Lire le texte complet de la déclaration… 


Vietnam : Les vendeurs de rue sont bannis des trottoirs de Hanoï

GRAIN

Les vendeurs de rue font  partie intégrante du paysage à Hanoï ; on les rencontre partout dans la ville. Selon une étude de la chambre de Commerce de Hanoï, quelque 5.000 vendeurs de légumes et 9.000 vendeurs de fruits sont présents dans le vieux quartier de la ville. Parmi eux, 93 pour cent sont des femmes et entre 70 et 80 pour cent viennent des provinces avoisinantes.  Ces vendeurs de rue fournissent des services qui ont une vraie valeur pour les habitants, en leur vendant divers produits, depuis les fruits et légumes frais au pho, un plat de pâtes vietnamien typique, prêt à déguster.

En juillet 2008, le gouvernement de la ville de Hanoï a commencé à interdire aux vendeurs de 62 rues d’exercer leur métier.

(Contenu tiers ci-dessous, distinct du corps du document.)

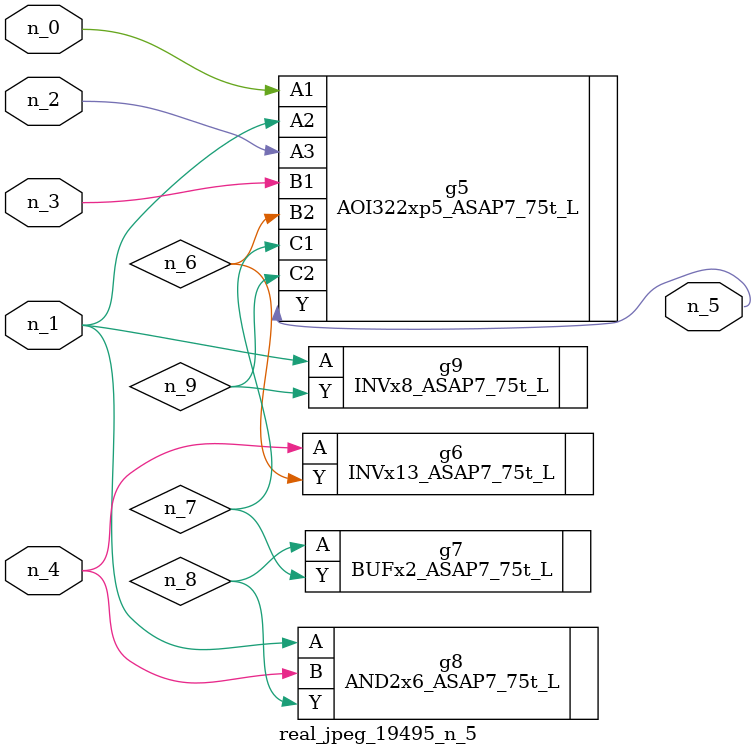
<source format=v>
module real_jpeg_19495_n_5 (n_4, n_0, n_1, n_2, n_3, n_5);

input n_4;
input n_0;
input n_1;
input n_2;
input n_3;

output n_5;

wire n_8;
wire n_6;
wire n_7;
wire n_9;

AOI322xp5_ASAP7_75t_L g5 ( 
.A1(n_0),
.A2(n_1),
.A3(n_2),
.B1(n_3),
.B2(n_6),
.C1(n_7),
.C2(n_9),
.Y(n_5)
);

AND2x6_ASAP7_75t_L g8 ( 
.A(n_1),
.B(n_4),
.Y(n_8)
);

INVx8_ASAP7_75t_L g9 ( 
.A(n_1),
.Y(n_9)
);

INVx13_ASAP7_75t_L g6 ( 
.A(n_4),
.Y(n_6)
);

BUFx2_ASAP7_75t_L g7 ( 
.A(n_8),
.Y(n_7)
);


endmodule
</source>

Les autorités prétendaient que cette mesure était nécessaire pour “embellir” la ville, réduire les problèmes de circulation et améliorer la propreté urbaine et l’hygiène alimentaire.  Cette interdiction fait que les vendeurs opèrent dans une semi-légalité et sont soumis à des sanctions. Toutefois le gouvernement de la ville n’a pas réussi à mettre en place d’alternative pour ces vendeurs qui perdent leur emploi, quoique cette vente de rue ait créé d’innombrables emplois et clairement contribué à la stabilité sociale. De plus, un grand nombre d’habitants d’Hanoï dépendent des vendeurs de rues pour leur fournir des aliments de saison.

Il semble donc que cette réglementation soit malavisée et difficile à appliquer. Les vendeurs continuent à travailler, même s’ils sont obligés de s’adapter en étant plus mobiles pour éviter la répression. Cette loi qui interdit la vente de rue fait partie d’une vague de transformations économiques qui sont le résultat du libre-échange et de l’arrivée des chaînes de restauration rapide internationales.  Ce genre de loi est utilisé dans le monde entier contre les petits commerçants, notamment à Lagos, au Nigeria, où il provoque des effets dévastateurs et suscite la résistance de la population.